◆ **Work request**: Turn the lines of the records below, from the line containing "What is the maximum value shown in the chart?" through the end of the records (both included), into a JSON list of strings with one string per line. Leave out blank lines and the pictures.

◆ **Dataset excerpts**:
#####
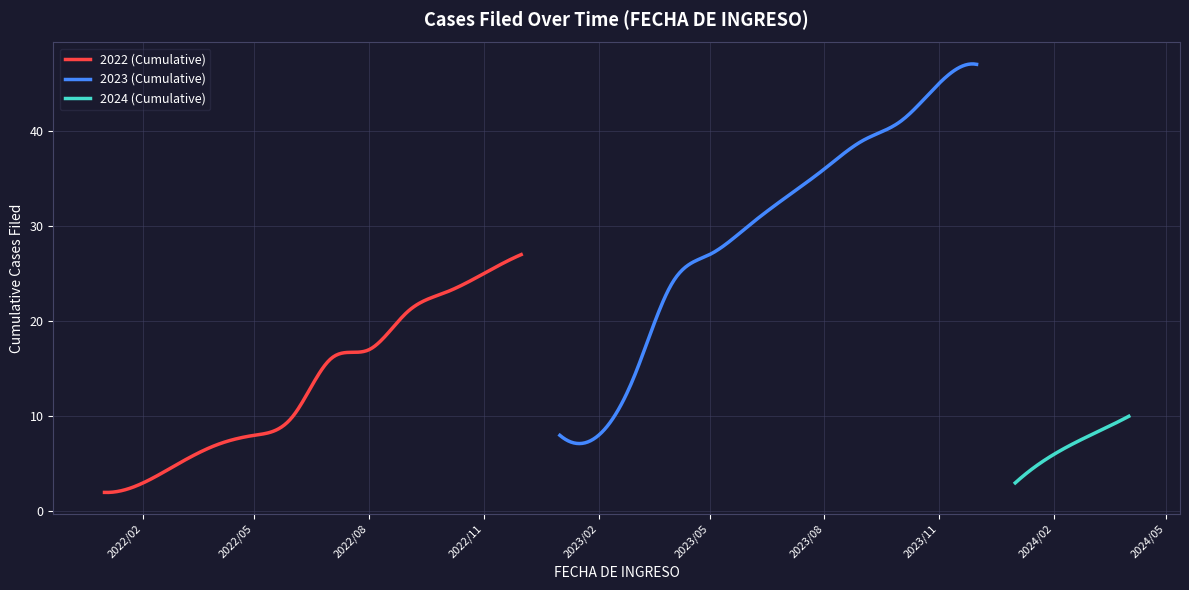

What is the difference between the highest and lowest values at 1?

24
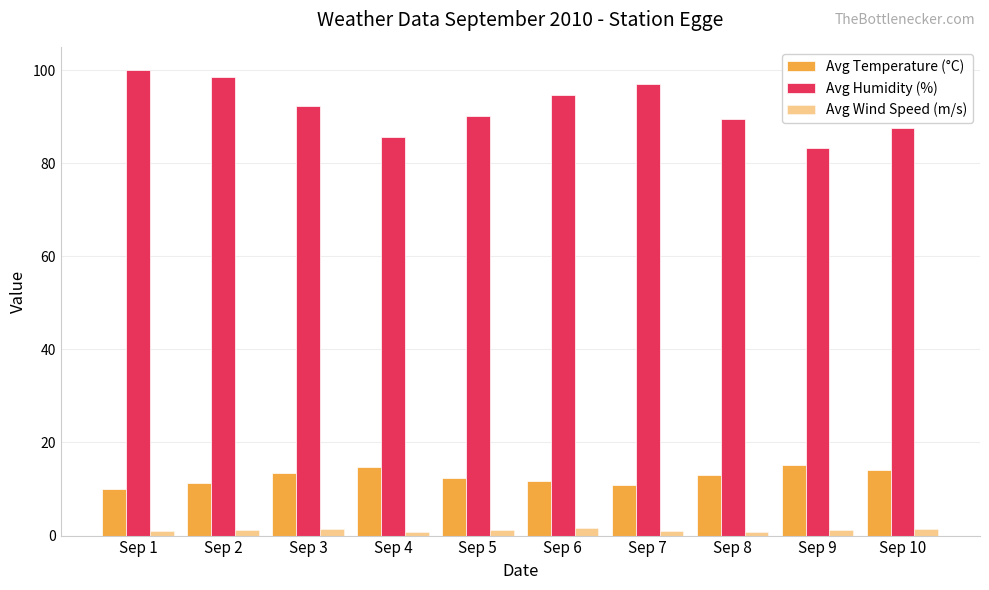

What is the difference between the maximum and second lowest values in the Avg Humidity (%) series?

14.4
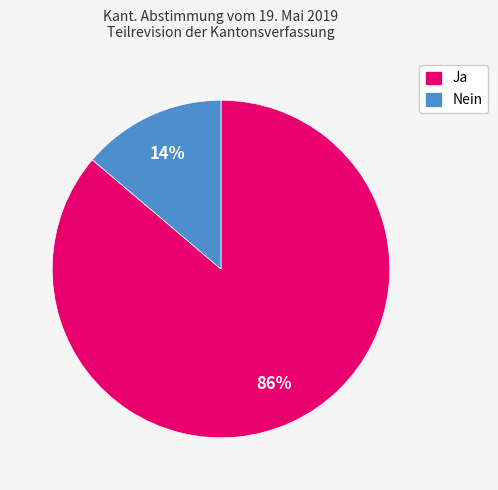

Is there a majority slice in this chart?

Yes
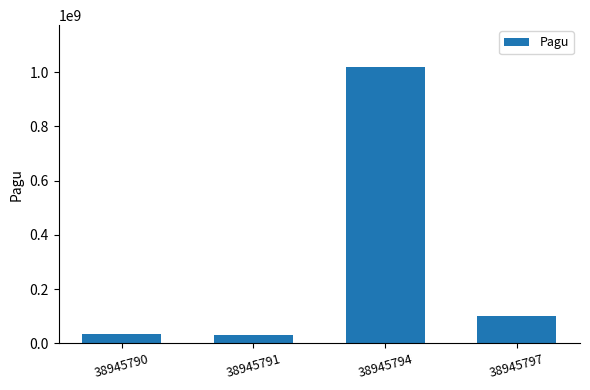

What is the maximum value shown in the chart?

1020000000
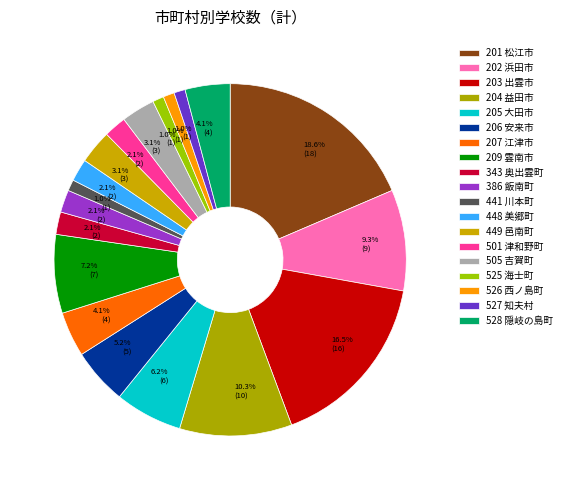

Count the number of slices in the pie.

19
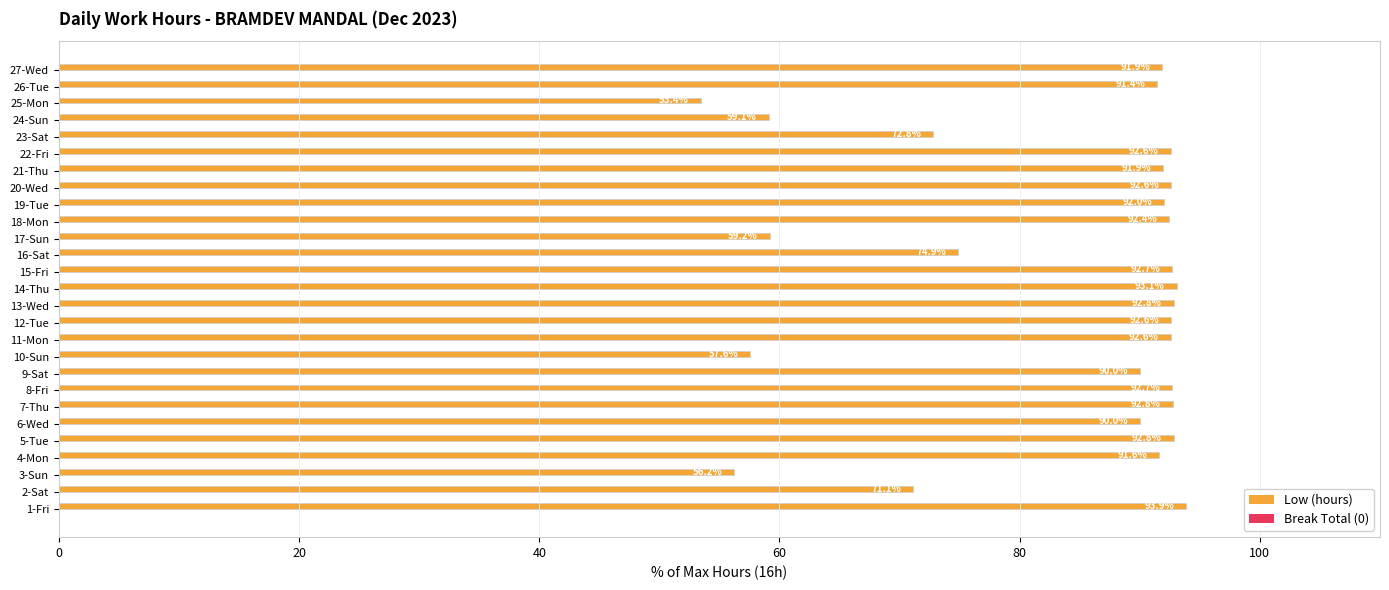

How many bars are there in total?

27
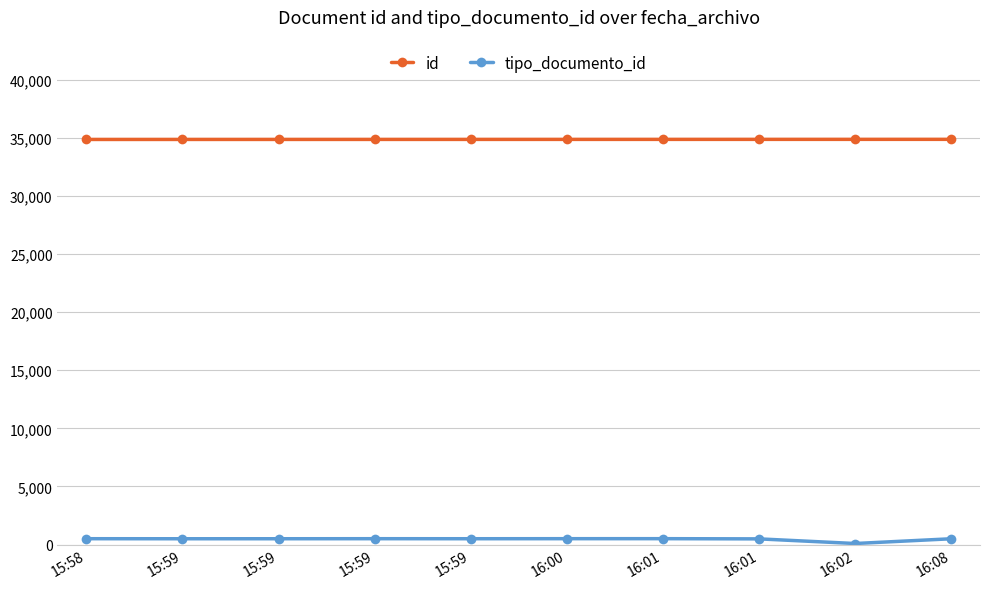

Between 15:58 and 15:59, which is larger?

15:59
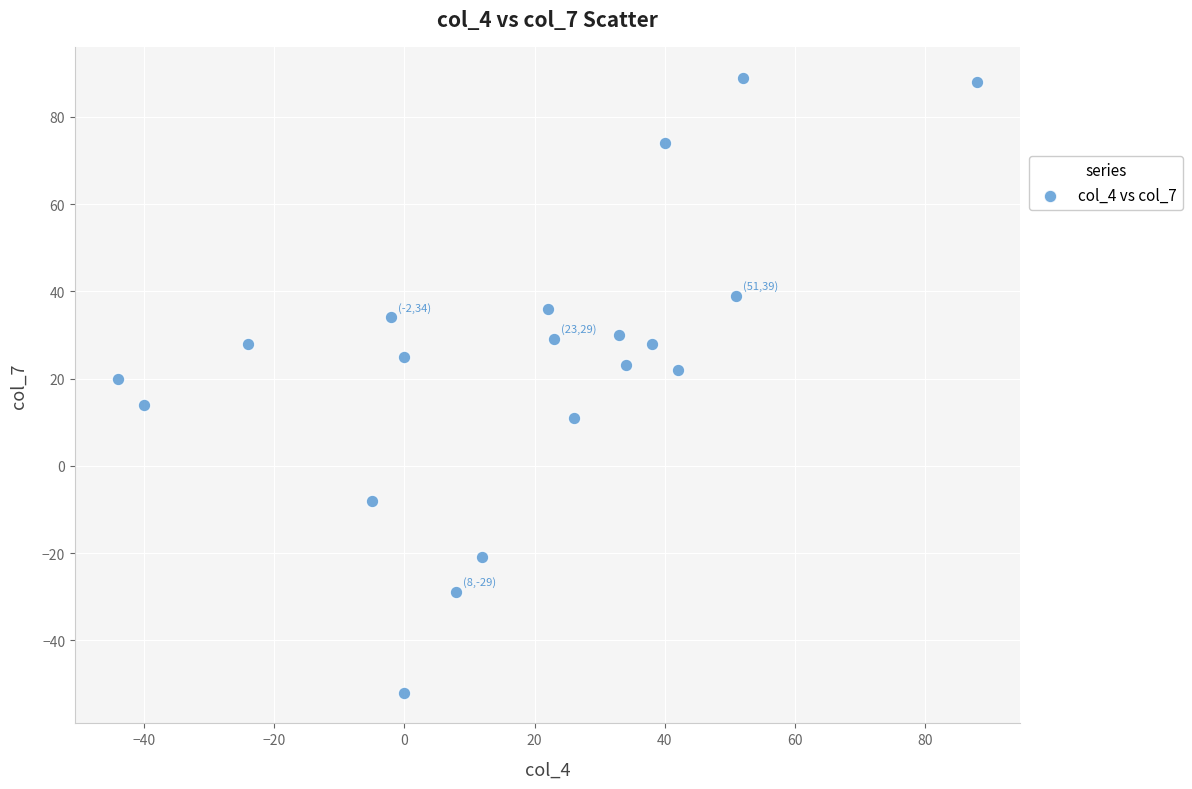

What Y value in the scatter plot is closest to 18?

20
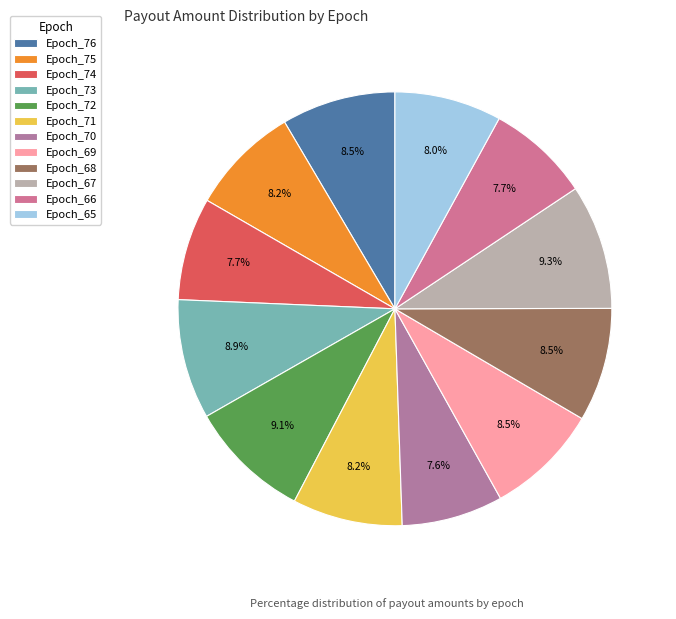

How many slices are in this pie chart?

12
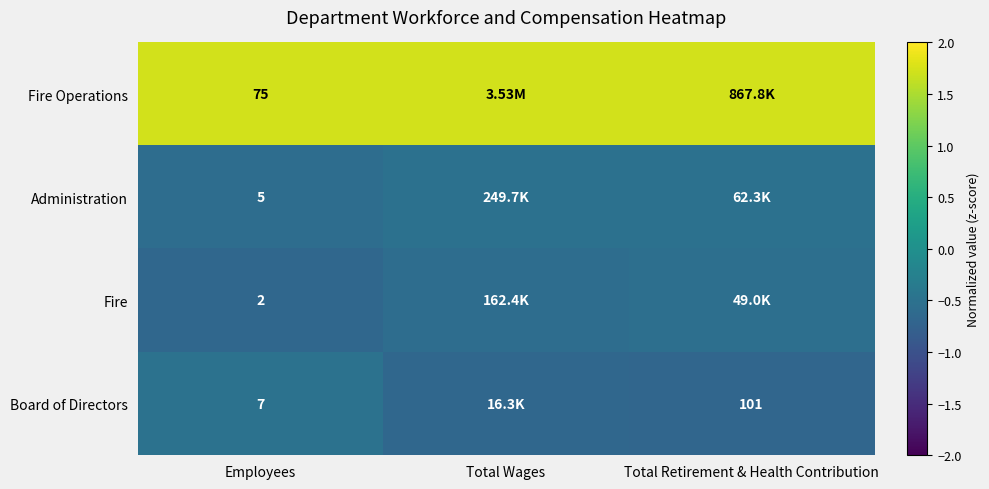

Rank the categories by Administration value from highest to lowest.

Total Wages, Total Retirement & Health Contribution, Employees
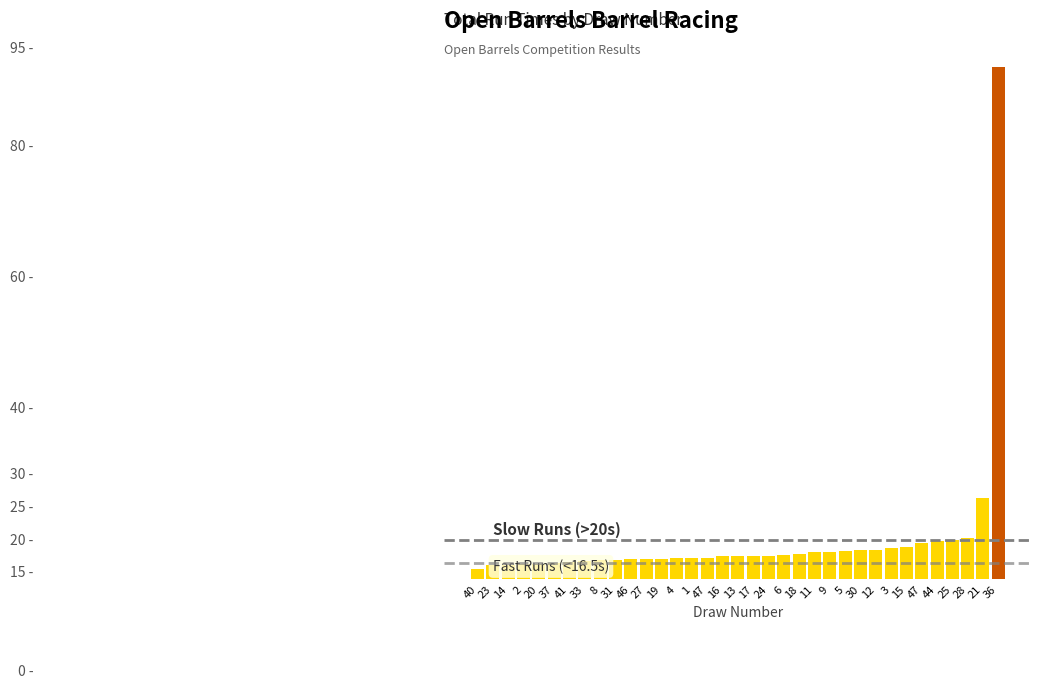

What is the change in value from 18 to 36?

+74.2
#####
◆ **Finished exercise**:
[
  "What is the maximum value shown in the chart?",
  "1020000000",
  "Count the number of slices in the pie.",
  "19",
  "How many bars are there in total?",
  "27",
  "Between 15:58 and 15:59, which is larger?",
  "15:59",
  "What Y value in the scatter plot is closest to 18?",
  "20",
  "How many slices are in this pie chart?",
  "12",
  "Rank the categories by Administration value from highest to lowest.",
  "Total Wages, Total Retirement & Health Contribution, Employees",
  "What is the change in value from 18 to 36?",
  "+74.2"
]